Friday, November 21, 2008

Put Your Money Where Your Mouth Is (7/17/08)

I’ve been told several times throughout the course of my life that money doesn’t grow on trees. As a wide-eyed seven year old scratching for another set of Pogs to complete my collection, I can assure you, no matter how high you climb, it doesn’t. Although my father’s lesson was learned in just a few moments and multiple scuffs later, it took a bit longer and countless bruises to realize that the juiciest and plumpest fruits of my labor were never something that I once longed I could cultivate in my own backyard.
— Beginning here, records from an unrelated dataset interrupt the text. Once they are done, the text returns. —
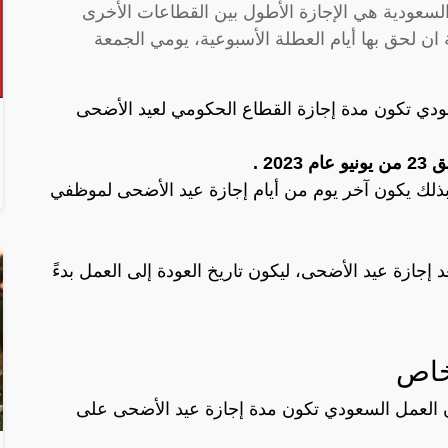
 السعودية هي الإجازة الأطول بين القطاعات الأخرى
ادة في حالة ان لحق بها أيام العطلة الأسبوعية، يومي الجمعة
دي تكون مدة إجازة القطاع الحكومي لعيد الأضحى
زة عيد الأضحى لمدة 11 يوم وبذلك يكون آخر يوم من أيام إجازة عيد الأضحى لموظفي
إجازة عيد الأضحى، ليكون تاريخ العودة إلى العمل بدءً
خاص
 العمل السعودي تكون مدة إجازة عيد الأضحى على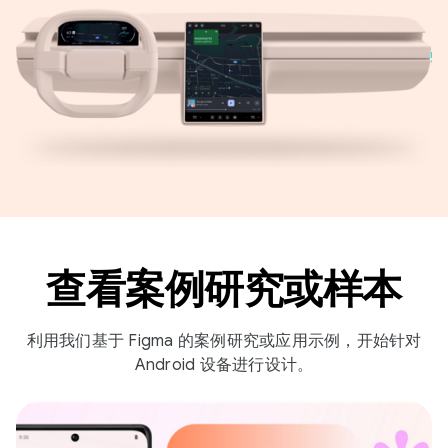
查看案例研究或样本
利用我们基于 Figma 的案例研究或应用示例，开始针对
Android 设备进行设计。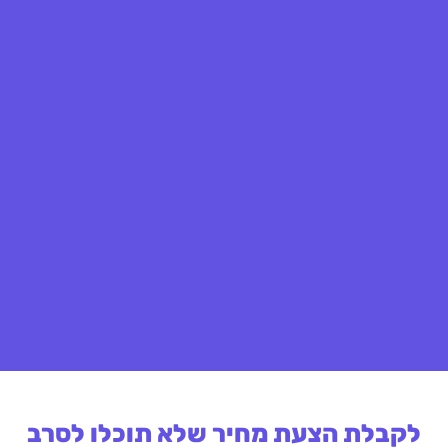
לקבלת הצעת מחיר שלא תוכלו לסרב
But if it did though, I don’t think currency is the type of vegetation that would grow on a tree. It seems more of viney or bush plant to me, reminiscent of a deciduous, perennial shrub that can only be harvested in a temperate continental climate. And change, of course, would be a root vegetable, akin to a potato or a peanut where you must pull them up from underground so you can never tell exactly when a nickel or quarter is ripe. The species of flora would inevitably vary from country to country, making exchange rates all matter of floral preference. A hairy and prickly shrub: likely found in France. Stubborn to uproot or pull out yet easy to blindly overtake on other vines: America. Ultimately, businessmen and politicians alike would turn on a dime to take a new found love for the environment by turning global warming from a dubious theory into a first priority reality.

And that’s my two cents-nonsense for the day.